Goal of the exercise: Would you return, word for word, the lines of the data below from the line with "Motivated by [9, 3], we" through the line with "(rU − m)∇<sub>x</sub>P′(r)⟩dxdt", and no others?

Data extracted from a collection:
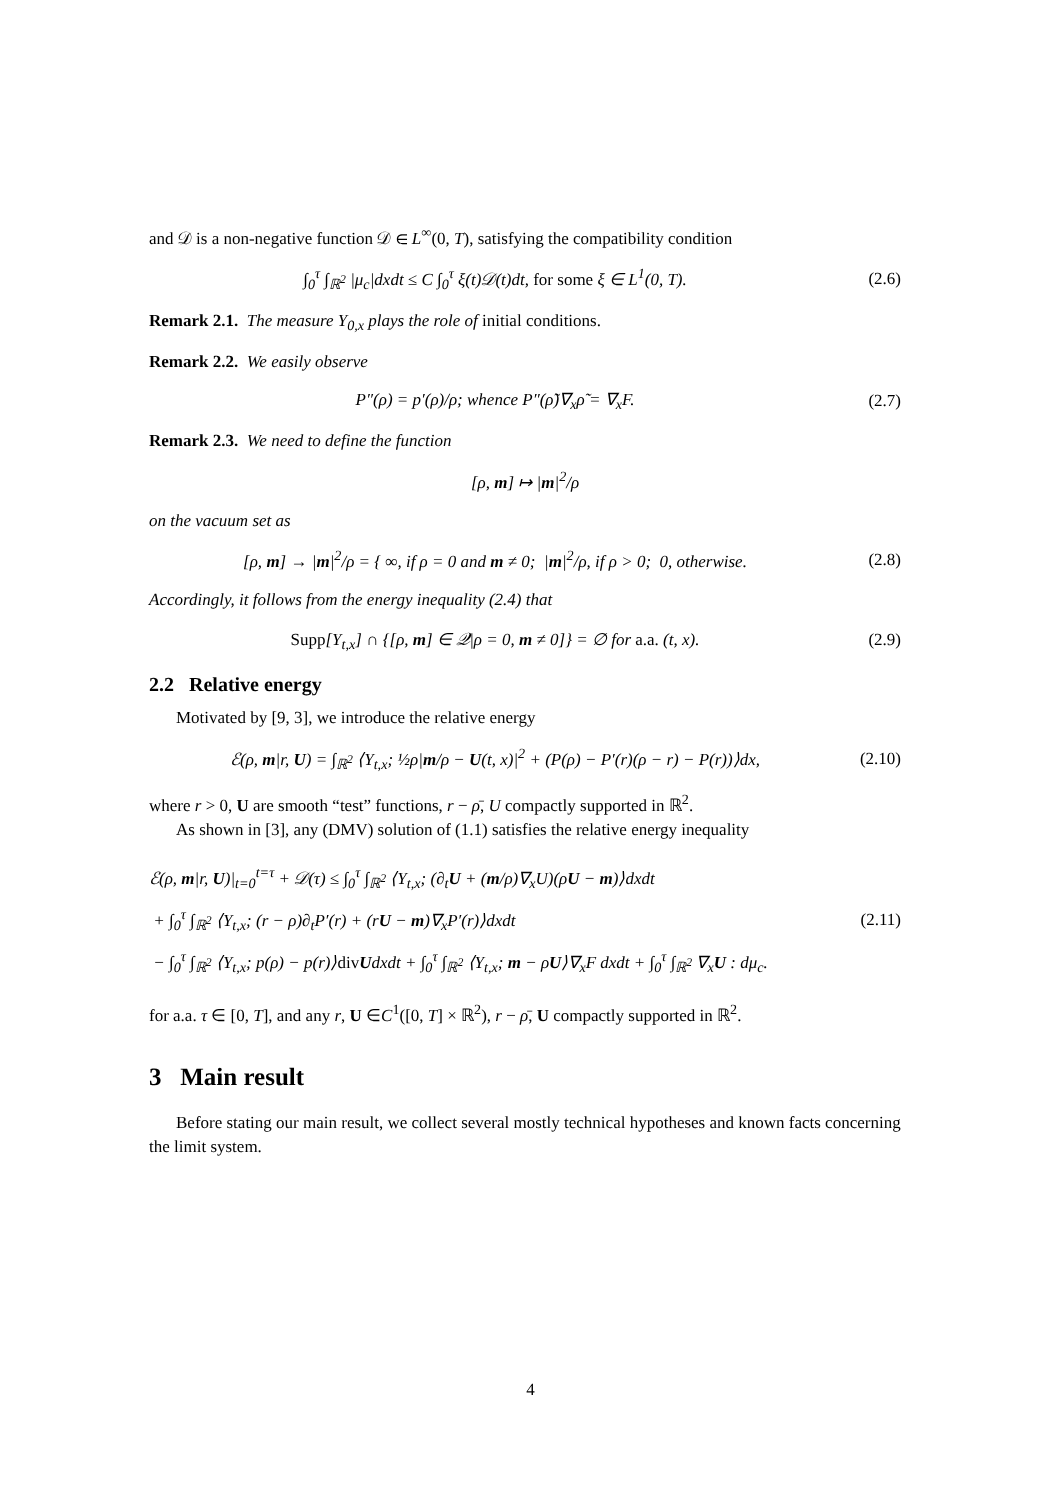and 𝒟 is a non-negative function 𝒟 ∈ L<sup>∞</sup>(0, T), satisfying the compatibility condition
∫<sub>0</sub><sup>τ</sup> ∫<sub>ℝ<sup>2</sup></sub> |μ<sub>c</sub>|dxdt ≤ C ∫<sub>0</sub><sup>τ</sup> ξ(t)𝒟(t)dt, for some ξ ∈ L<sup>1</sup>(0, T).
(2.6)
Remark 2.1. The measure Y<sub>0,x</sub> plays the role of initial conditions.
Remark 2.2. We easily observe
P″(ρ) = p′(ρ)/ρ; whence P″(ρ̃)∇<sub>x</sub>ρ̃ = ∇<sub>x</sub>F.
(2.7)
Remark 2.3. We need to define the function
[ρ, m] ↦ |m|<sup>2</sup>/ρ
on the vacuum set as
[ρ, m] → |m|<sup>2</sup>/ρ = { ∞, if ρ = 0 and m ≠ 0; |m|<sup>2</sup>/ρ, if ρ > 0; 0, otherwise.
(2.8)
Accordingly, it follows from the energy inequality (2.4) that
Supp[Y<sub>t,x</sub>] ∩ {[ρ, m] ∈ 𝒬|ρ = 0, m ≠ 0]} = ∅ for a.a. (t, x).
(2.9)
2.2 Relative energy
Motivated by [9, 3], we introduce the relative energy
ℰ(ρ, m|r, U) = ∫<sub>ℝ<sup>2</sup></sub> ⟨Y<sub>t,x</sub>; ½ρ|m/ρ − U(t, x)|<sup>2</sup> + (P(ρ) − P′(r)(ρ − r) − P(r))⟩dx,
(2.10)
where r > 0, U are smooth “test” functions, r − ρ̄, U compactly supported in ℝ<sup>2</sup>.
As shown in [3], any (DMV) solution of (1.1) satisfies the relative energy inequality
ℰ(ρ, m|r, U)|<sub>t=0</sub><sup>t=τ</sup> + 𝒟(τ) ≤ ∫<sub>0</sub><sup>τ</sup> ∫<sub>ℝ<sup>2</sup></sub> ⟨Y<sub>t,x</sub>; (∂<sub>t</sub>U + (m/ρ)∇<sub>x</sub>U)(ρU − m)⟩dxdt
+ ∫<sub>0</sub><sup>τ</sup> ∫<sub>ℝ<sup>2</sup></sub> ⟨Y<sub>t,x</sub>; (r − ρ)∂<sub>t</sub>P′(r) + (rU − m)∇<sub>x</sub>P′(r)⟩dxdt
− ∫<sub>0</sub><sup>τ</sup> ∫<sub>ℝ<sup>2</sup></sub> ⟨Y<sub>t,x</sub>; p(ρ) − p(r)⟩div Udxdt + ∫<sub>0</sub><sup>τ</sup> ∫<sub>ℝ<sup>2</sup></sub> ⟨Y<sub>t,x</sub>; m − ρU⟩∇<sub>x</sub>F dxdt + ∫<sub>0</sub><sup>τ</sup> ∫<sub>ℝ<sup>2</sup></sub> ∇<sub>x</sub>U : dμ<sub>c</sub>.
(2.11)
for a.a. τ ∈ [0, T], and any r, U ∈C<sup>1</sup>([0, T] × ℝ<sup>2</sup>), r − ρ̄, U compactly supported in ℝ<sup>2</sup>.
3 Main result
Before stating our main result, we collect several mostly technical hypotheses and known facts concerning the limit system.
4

Solved problem:
Motivated by [9, 3], we introduce the relative energy
ℰ(ρ, m|r, U) = ∫<sub>ℝ<sup>2</sup></sub> ⟨Y<sub>t,x</sub>; ½ρ|m/ρ − U(t, x)|<sup>2</sup> + (P(ρ) − P′(r)(ρ − r) − P(r))⟩dx,
(2.10)
where r > 0, U are smooth “test” functions, r − ρ̄, U compactly supported in ℝ<sup>2</sup>.
As shown in [3], any (DMV) solution of (1.1) satisfies the relative energy inequality
ℰ(ρ, m|r, U)|<sub>t=0</sub><sup>t=τ</sup> + 𝒟(τ) ≤ ∫<sub>0</sub><sup>τ</sup> ∫<sub>ℝ<sup>2</sup></sub> ⟨Y<sub>t,x</sub>; (∂<sub>t</sub>U + (m/ρ)∇<sub>x</sub>U)(ρU − m)⟩dxdt
+ ∫<sub>0</sub><sup>τ</sup> ∫<sub>ℝ<sup>2</sup></sub> ⟨Y<sub>t,x</sub>; (r − ρ)∂<sub>t</sub>P′(r) + (rU − m)∇<sub>x</sub>P′(r)⟩dxdt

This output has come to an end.